→ TASK DIRECTIONS
The answer must be a single number: the count of lines in the records below that contain the word "nous".

→ SUPPLIED MATERIAL

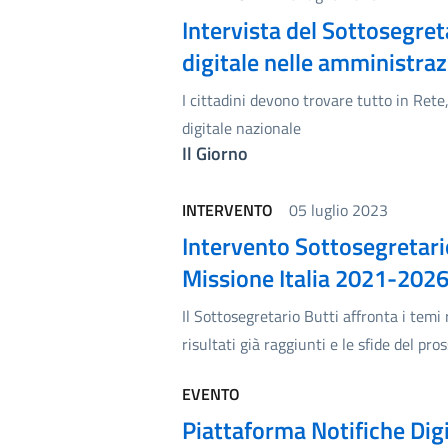
Intervista del Sottosegret
digitale nelle amministraz
I cittadini devono trovare tutto in Rete
digitale nazionale
Il Giorno
INTERVENTO
05 luglio 2023
Intervento Sottosegretario
Missione Italia 2021-202
Il Sottosegretario Butti affronta i temi 
risultati già raggiunti e le sfide del pro
EVENTO
Piattaforma Notifiche Digit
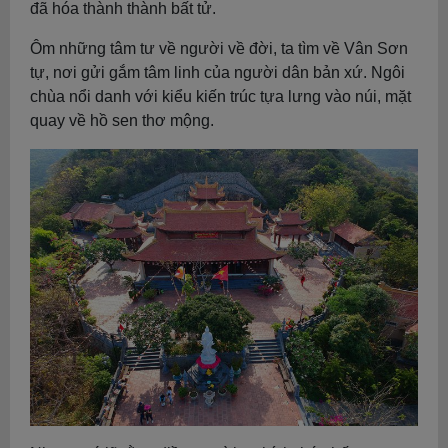
đã hóa thành thành bất tử.
Ôm những tâm tư về người về đời, ta tìm về Vân Sơn
tự, nơi gửi gắm tâm linh của người dân bản xứ. Ngôi
chùa nổi danh với kiểu kiến trúc tựa lưng vào núi, mặt
quay về hồ sen thơ mộng.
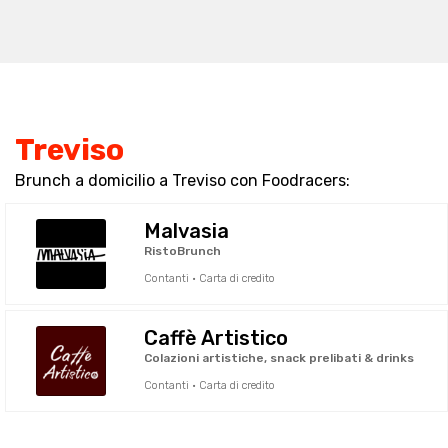
Treviso
Brunch a domicilio a Treviso con Foodracers:
Malvasia
RistoBrunch
Contanti · Carta di credito
Caffè Artistico
Colazioni artistiche, snack prelibati & drinks
Contanti · Carta di credito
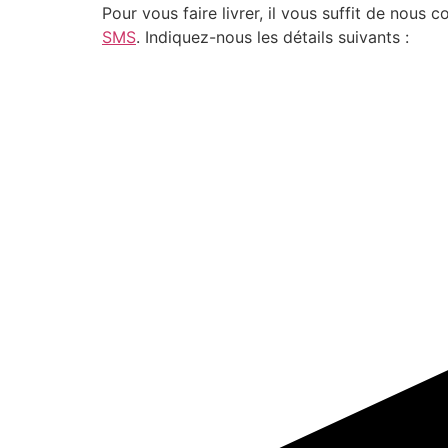
Pour vous faire livrer, il vous suffit de nou
SMS
. Indiquez-nous les détails suivants :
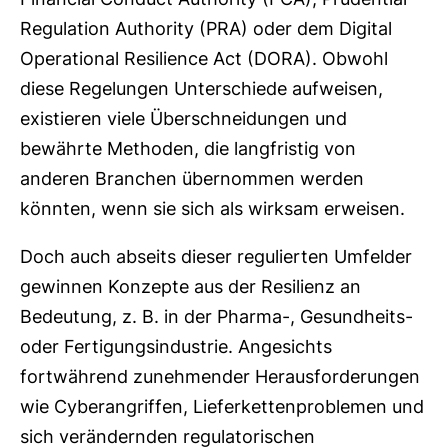
Regulation Authority (PRA) oder dem Digital
Operational Resilience Act (DORA). Obwohl
diese Regelungen Unterschiede aufweisen,
existieren viele Überschneidungen und
bewährte Methoden, die langfristig von
anderen Branchen übernommen werden
könnten, wenn sie sich als wirksam erweisen.
Doch auch abseits dieser regulierten Umfelder
gewinnen Konzepte aus der Resilienz an
Bedeutung, z. B. in der Pharma-, Gesundheits-
oder Fertigungsindustrie. Angesichts
fortwährend zunehmender Herausforderungen
wie Cyberangriffen, Lieferkettenproblemen und
sich verändernden regulatorischen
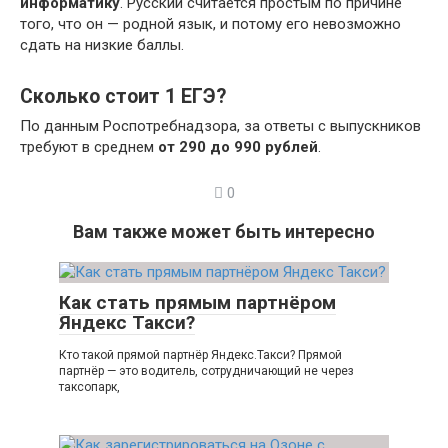
информатику
. Русский считается простым по причине
того, что он — родной язык, и потому его невозможно
сдать на низкие баллы.
Сколько стоит 1 ЕГЭ?
По данным Роспотребнадзора, за ответы с выпускников
требуют в среднем
от 290 до 990 рублей
.
0
Вам также может быть интересно
Как стать прямым партнёром
Яндекс Такси?
Кто такой прямой партнёр Яндекс.Такси? Прямой
партнёр — это водитель, сотрудничающий не через
таксопарк,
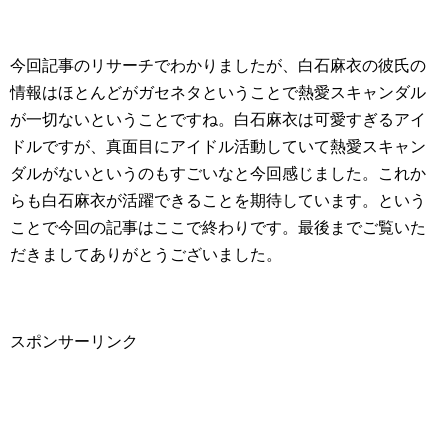
今回記事のリサーチでわかりましたが、白石麻衣の彼氏の
情報はほとんどがガセネタということで熱愛スキャンダル
が一切ないということですね。白石麻衣は可愛すぎるアイ
ドルですが、真面目にアイドル活動していて熱愛スキャン
ダルがないというのもすごいなと今回感じました。これか
らも白石麻衣が活躍できることを期待しています。という
ことで今回の記事はここで終わりです。最後までご覧いた
だきましてありがとうございました。
スポンサーリンク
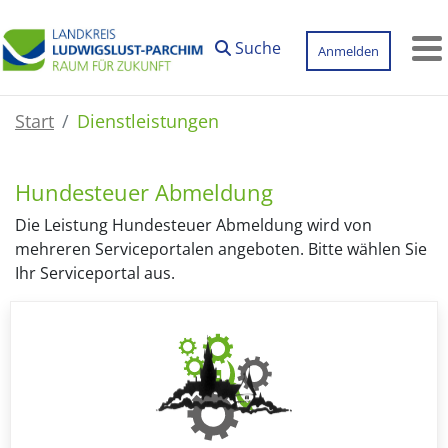
Zum Hauptinhalt springen
Suche
Anmelden
M
Start
Dienstleistungen
Hundesteuer Abmeldung
Die Leistung Hundesteuer Abmeldung wird von
mehreren Serviceportalen angeboten. Bitte wählen Sie
Ihr Serviceportal aus.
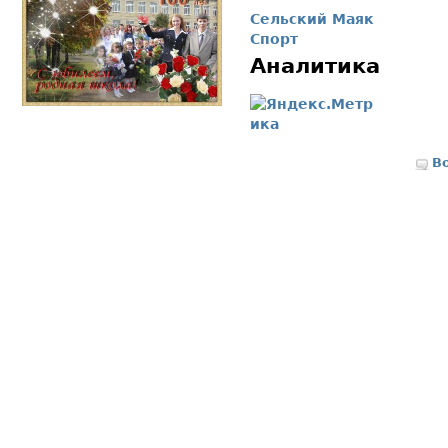
Сельский Маяк
Спорт
Аналитика
В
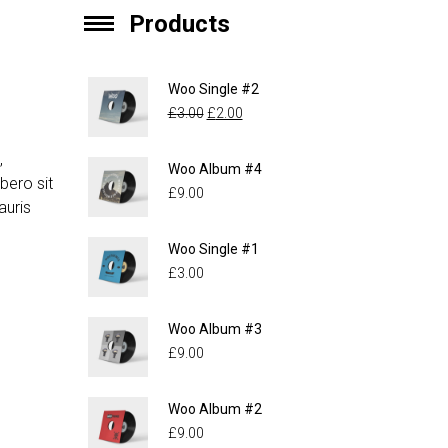
Products
Woo Single #2
£
3.00
£
2.00
,
Woo Album #4
ibero sit
£
9.00
auris
Woo Single #1
£
3.00
Woo Album #3
£
9.00
Woo Album #2
£
9.00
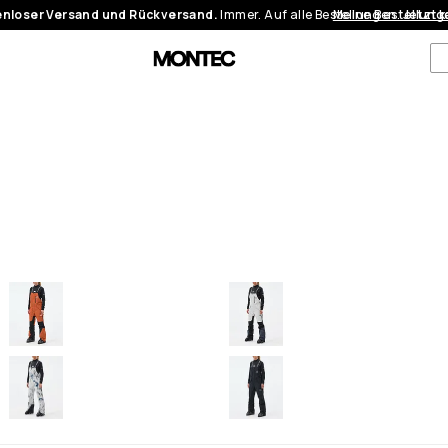
nloser Versand und Rückversand.
Immer. Auf alle Bestellungen.
Meine Bestellung
Jetzt 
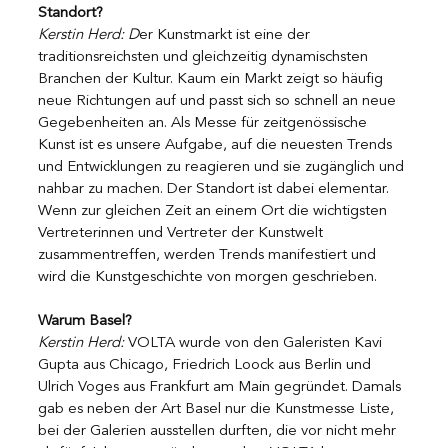
Standort?
Kerstin Herd: D
er Kunstmarkt ist eine der 
traditionsreichsten und gleichzeitig dynamischsten 
Branchen der Kultur. Kaum ein Markt zeigt so häufig 
neue Richtungen auf und passt sich so schnell an neue 
Gegebenheiten an. Als Messe für zeitgenössische 
Kunst ist es unsere Aufgabe, auf die neuesten Trends 
und Entwicklungen zu reagieren und sie zugänglich und 
nahbar zu machen. Der Standort ist dabei elementar. 
Wenn zur gleichen Zeit an einem Ort die wichtigsten 
Vertreterinnen und Vertreter der Kunstwelt 
zusammentreffen, werden Trends manifestiert und 
wird die Kunstgeschichte von morgen geschrieben.
Warum Basel?
Kerstin Herd: 
VOLTA wurde von den Galeristen Kavi 
Gupta aus Chicago, Friedrich Loock aus Berlin und 
Ulrich Voges aus Frankfurt am Main gegründet. Damals 
gab es neben der Art Basel nur die Kunstmesse Liste, 
bei der Galerien ausstellen durften, die vor nicht mehr 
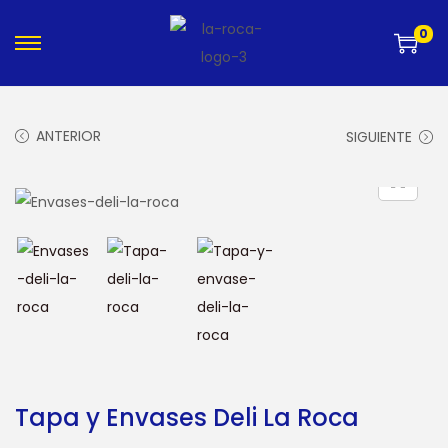
0
ANTERIOR
SIGUIENTE
Tapa y Envases Deli La Roca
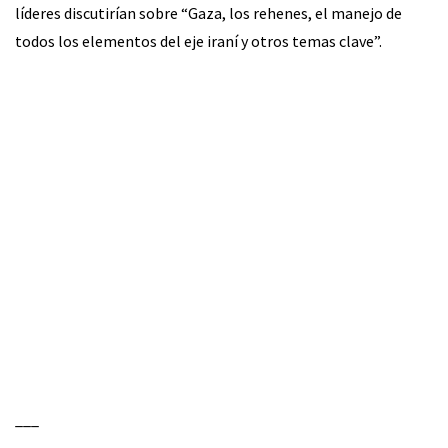
líderes discutirían sobre “Gaza, los rehenes, el manejo de
todos los elementos del eje iraní y otros temas clave”.
___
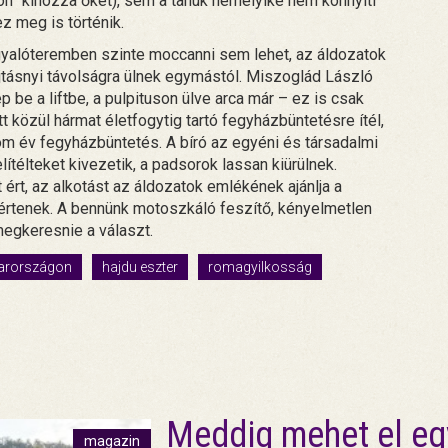
on” kínozza őket), sem a tanúk némelyike nem könnyíti
z meg is történik.
árgyalóteremben szinte moccanni sem lehet, az áldozatok
újtásnyi távolságra ülnek egymástól. Miszoglád László
p be a liftbe, a pulpituson ülve arca már – ez is csak
 közül hármat életfogytig tartó fegyházbüntetésre ítél,
om év fegyházbüntetés. A bíró az egyéni és társadalmi
lítélteket kivezetik, a padsorok lassan kiürülnek.
et ért, az alkotást az áldozatok emlékének ajánlja a
értenek. A bennünk motoszkáló feszítő, kényelmetlen
egkeresnie a választ.
yarországon
hajdu eszter
romagyilkosság
Meddig mehet el egy 
magazin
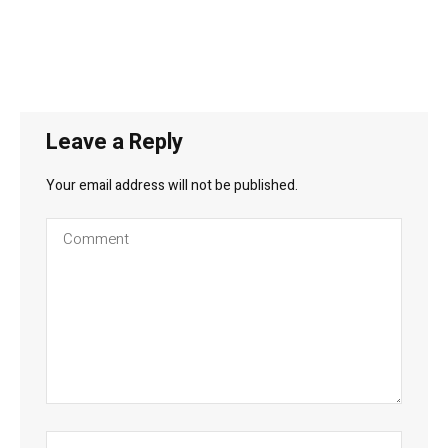
Leave a Reply
Your email address will not be published.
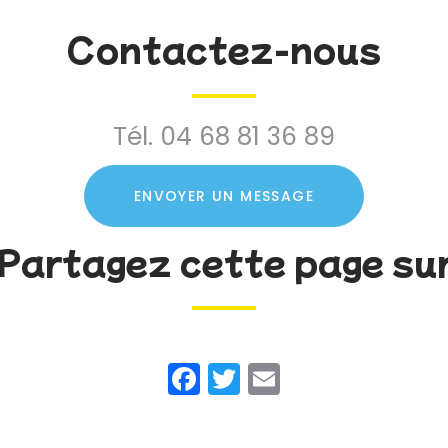
Contactez-nous
Tél.
04 68 81 36 89
ENVOYER UN MESSAGE
Partagez cette page su
Facebook
Twitter
Email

→ COMPLETED TASK
2